# [Passage shown]
--- START ---

Lilies are another type of flower that is known to honour the dead. Paired with its aromatic properties, lilies symbolise calmness, purity, and radiance of the soul. They serve as a reminder that the soul of your deceased has passed to a state of peaceful innocence in Heaven. The Peace Lily plant is a lovely addition to any home or workspace as they survive well indoors as potted plants. The large bright leaves and the eventual bloom are a sign of rebirth from this world to a greater, more complex, spiritual place.
Orchid plants are another flowering bloom that can be used to honour the memory of the deceased. Often used in funeral garlands, they represent the message of everlasting love as they maintain their form for quite some time. These plants also have the power to convey a sense of royalty and purity, as that which is associated with Heaven. They help in maintaining the respectful nature of remembering deceased loved ones. It is no secret these flowers bloom well in our tropical climate.
Roses are also commonly used to adorn gravesites as they can convey a sense of high class and respect, like orchids. Red roses symbolise love for the departed, grace and courage.
Planting a rose bush around this time to remember your loved ones, is a beautiful gesture and a stunning addition to the home space. Growing them from cuttings will produce results in about three weeks’ time. Be sure that the soil has good drainage and organic matter and that the plant is offered shade from afternoon sunlight.
While tending to them is often described as high maintenance, the visual effect and undeniable fragrance of rose plants in remembrance of your departed family and friends, is worth it, both as a coping mechanism and a symbol of your love for them.

--- END ---

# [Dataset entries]
--- START ---

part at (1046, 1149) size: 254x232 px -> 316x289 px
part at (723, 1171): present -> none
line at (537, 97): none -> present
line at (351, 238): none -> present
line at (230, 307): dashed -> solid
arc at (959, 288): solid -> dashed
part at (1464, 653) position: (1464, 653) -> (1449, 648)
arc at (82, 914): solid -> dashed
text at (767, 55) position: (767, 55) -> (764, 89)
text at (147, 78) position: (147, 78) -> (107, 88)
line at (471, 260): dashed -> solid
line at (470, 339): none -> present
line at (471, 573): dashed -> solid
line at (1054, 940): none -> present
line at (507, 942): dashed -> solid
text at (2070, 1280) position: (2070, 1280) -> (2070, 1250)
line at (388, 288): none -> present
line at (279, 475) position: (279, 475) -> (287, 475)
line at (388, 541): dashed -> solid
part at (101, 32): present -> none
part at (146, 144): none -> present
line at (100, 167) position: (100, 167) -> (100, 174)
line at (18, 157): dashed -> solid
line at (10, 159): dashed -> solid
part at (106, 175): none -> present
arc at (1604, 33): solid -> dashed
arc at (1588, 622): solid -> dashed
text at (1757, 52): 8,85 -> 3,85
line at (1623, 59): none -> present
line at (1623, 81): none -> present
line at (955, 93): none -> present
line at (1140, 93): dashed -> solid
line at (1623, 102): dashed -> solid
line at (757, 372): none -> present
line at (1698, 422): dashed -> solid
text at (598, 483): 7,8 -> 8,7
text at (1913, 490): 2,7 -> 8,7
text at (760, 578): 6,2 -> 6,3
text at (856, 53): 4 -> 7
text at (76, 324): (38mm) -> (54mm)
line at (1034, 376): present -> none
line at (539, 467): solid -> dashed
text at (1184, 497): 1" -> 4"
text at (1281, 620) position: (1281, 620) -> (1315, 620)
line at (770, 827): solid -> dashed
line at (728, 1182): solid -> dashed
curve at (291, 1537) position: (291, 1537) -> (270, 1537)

--- END ---

# [Work to do]
Name every quality that the passage on remembrance flowers says lilies symbolize.

# [Task output]
Calmness, purity, and radiance of the soul.